WHAT THIS TASK INVOLVES >> Where does the word "lines" occur in the entries below? Copy every line that has it.

____________________

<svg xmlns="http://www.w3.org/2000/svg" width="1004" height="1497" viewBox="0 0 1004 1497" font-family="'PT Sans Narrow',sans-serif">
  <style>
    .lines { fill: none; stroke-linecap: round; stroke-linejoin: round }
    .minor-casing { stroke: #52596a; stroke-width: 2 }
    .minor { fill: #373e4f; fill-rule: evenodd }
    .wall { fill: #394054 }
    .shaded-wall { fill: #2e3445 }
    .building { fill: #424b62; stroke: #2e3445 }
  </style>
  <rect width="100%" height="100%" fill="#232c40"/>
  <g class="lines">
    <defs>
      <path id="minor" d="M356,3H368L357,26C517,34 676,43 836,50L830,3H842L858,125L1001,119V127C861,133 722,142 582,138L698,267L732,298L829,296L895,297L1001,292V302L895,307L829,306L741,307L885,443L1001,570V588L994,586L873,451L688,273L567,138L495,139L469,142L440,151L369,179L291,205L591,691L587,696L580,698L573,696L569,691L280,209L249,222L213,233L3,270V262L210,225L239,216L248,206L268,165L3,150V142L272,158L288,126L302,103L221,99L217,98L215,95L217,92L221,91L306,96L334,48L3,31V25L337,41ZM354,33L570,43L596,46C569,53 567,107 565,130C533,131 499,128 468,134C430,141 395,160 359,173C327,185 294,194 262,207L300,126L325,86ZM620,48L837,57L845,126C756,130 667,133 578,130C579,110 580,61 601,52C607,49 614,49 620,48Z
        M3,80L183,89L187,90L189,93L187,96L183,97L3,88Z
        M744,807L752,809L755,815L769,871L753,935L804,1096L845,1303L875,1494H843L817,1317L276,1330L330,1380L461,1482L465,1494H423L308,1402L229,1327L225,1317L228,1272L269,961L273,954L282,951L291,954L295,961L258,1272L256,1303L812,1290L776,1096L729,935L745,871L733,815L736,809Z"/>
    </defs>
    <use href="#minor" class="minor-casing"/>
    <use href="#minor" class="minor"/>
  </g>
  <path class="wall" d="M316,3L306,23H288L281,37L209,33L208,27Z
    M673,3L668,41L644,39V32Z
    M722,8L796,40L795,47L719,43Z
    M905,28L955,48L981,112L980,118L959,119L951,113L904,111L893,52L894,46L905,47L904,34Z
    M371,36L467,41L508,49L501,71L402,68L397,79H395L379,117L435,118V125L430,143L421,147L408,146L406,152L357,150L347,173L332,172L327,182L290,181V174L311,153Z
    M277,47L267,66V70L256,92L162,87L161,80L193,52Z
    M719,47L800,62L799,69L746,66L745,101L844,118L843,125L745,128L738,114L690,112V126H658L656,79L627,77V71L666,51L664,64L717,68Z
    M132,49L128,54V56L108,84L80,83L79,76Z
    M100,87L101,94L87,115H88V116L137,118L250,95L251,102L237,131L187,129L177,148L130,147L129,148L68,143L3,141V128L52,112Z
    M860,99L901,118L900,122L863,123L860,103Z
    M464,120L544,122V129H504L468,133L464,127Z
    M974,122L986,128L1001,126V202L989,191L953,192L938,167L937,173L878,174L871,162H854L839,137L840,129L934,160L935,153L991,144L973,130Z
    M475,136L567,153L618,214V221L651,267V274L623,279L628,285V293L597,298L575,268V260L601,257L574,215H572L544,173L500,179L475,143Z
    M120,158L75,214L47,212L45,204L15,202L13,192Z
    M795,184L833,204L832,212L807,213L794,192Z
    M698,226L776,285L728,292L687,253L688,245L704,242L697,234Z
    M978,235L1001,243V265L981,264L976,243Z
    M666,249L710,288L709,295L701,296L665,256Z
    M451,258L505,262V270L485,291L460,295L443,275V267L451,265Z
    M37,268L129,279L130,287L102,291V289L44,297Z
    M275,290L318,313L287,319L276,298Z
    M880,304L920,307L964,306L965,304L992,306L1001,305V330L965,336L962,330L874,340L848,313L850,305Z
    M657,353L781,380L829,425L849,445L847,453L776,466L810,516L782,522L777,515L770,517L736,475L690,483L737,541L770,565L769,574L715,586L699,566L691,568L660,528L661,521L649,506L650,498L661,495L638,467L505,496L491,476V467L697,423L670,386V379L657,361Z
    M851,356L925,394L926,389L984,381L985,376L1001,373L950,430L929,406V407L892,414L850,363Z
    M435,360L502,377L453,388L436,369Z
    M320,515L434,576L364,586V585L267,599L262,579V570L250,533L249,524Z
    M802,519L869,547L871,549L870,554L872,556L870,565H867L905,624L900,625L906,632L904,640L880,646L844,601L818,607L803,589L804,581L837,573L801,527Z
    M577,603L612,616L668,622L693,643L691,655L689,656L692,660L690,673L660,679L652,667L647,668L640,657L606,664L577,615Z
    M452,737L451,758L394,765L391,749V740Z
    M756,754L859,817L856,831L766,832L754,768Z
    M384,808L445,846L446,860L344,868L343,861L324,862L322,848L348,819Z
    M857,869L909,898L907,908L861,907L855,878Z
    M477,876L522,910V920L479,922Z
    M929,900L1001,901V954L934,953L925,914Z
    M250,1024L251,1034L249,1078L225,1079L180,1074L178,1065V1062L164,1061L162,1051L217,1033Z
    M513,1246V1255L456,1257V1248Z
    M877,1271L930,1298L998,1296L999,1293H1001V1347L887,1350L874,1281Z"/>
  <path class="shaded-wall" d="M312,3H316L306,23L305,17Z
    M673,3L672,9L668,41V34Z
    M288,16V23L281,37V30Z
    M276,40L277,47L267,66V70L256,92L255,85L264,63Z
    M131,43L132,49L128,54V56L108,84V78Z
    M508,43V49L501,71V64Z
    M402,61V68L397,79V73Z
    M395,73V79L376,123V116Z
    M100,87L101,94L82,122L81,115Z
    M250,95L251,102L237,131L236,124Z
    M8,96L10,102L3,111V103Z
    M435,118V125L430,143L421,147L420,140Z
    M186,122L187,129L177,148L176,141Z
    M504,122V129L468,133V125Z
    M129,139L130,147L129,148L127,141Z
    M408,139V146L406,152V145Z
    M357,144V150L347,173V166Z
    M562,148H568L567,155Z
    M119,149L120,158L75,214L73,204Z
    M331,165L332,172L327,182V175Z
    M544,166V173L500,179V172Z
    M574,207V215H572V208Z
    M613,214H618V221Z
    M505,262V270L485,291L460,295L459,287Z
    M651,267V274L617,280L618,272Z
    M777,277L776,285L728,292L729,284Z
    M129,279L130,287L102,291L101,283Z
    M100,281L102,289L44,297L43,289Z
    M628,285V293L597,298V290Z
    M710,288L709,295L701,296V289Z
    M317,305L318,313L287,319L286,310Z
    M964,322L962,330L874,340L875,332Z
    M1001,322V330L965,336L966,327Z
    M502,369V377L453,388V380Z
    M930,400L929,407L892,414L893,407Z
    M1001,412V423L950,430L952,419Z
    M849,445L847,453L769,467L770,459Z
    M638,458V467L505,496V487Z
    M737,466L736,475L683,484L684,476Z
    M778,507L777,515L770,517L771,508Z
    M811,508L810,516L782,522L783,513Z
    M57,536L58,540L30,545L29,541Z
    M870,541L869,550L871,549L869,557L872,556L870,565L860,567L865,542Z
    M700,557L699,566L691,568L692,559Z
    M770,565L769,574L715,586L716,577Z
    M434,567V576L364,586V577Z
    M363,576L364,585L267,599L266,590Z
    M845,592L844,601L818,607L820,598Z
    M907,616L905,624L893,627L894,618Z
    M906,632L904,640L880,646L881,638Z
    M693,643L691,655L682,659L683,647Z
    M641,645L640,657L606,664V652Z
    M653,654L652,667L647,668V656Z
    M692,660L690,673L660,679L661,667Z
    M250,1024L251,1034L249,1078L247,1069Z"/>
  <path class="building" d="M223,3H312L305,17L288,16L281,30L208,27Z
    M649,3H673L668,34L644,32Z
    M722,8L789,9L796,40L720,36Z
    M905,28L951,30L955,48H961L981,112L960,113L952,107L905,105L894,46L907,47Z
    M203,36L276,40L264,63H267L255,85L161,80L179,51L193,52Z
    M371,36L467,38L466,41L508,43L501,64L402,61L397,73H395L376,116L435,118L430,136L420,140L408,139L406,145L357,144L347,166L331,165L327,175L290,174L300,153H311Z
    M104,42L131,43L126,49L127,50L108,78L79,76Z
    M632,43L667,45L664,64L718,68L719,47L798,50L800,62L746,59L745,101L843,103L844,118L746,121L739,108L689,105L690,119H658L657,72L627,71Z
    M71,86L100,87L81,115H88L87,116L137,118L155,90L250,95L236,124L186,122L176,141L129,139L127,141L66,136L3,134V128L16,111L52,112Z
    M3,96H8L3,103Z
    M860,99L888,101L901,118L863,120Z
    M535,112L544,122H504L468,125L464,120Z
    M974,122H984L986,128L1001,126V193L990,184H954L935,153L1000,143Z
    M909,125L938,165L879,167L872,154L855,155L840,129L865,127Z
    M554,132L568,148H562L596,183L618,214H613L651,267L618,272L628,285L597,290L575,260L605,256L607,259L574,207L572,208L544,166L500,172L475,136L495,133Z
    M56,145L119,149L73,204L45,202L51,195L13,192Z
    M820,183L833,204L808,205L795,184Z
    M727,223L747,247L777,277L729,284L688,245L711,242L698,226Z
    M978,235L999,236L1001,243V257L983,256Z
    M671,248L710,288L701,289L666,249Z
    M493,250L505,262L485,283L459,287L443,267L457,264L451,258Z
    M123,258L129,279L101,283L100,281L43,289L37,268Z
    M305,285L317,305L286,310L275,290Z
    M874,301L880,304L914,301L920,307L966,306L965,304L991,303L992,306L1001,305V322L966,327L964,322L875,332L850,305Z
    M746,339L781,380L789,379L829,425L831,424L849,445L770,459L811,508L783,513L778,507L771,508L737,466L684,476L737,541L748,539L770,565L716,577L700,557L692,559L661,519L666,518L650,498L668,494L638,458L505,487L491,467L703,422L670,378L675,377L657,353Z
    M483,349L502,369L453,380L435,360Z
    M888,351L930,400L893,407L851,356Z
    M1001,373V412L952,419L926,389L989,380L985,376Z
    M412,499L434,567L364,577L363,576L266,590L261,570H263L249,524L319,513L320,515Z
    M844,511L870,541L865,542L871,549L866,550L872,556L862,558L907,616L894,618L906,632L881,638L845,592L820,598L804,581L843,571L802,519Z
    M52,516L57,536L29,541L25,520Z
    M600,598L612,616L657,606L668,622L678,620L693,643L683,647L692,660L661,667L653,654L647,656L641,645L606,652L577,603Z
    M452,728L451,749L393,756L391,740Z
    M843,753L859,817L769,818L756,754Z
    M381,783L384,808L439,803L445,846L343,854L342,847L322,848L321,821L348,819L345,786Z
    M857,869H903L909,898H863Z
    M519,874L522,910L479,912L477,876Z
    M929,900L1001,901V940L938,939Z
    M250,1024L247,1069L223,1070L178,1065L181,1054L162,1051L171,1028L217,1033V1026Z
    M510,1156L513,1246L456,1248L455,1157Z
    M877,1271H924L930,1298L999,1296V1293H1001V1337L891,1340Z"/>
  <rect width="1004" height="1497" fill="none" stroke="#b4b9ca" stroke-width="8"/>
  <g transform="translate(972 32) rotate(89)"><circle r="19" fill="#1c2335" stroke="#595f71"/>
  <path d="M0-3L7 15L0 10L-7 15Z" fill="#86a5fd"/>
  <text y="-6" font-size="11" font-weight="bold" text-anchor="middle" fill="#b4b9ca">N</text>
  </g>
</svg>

____________________

RESULT >>
    .lines { fill: none; stroke-linecap: round; stroke-linejoin: round }
  <g class="lines">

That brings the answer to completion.